— TASK PROMPT —
Reproduce every classification line in the material below word for word, omitting the pictures.

[Data excerpts]
....
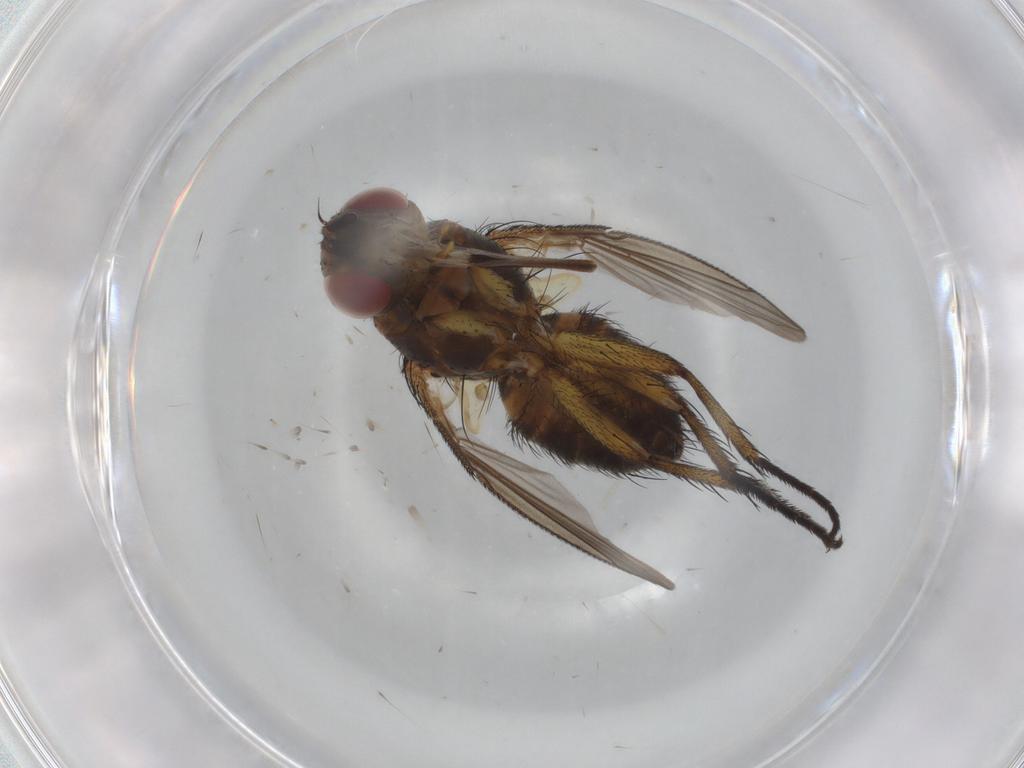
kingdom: Animalia
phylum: Arthropoda
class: Insecta
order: Diptera
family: Tachinidae
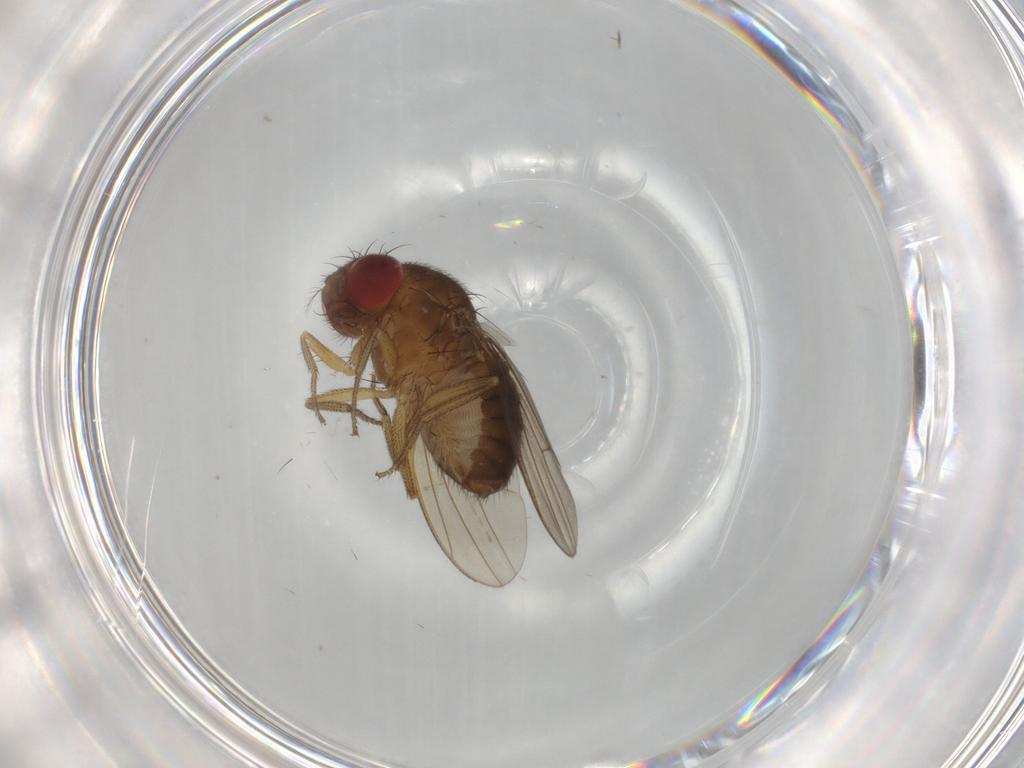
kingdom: Animalia
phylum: Arthropoda
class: Insecta
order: Diptera
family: Drosophilidae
....
— ANSWER FOR THE TASK —
kingdom: Animalia
phylum: Arthropoda
class: Insecta
order: Diptera
family: Tachinidae
kingdom: Animalia
phylum: Arthropoda
class: Insecta
order: Diptera
family: Drosophilidae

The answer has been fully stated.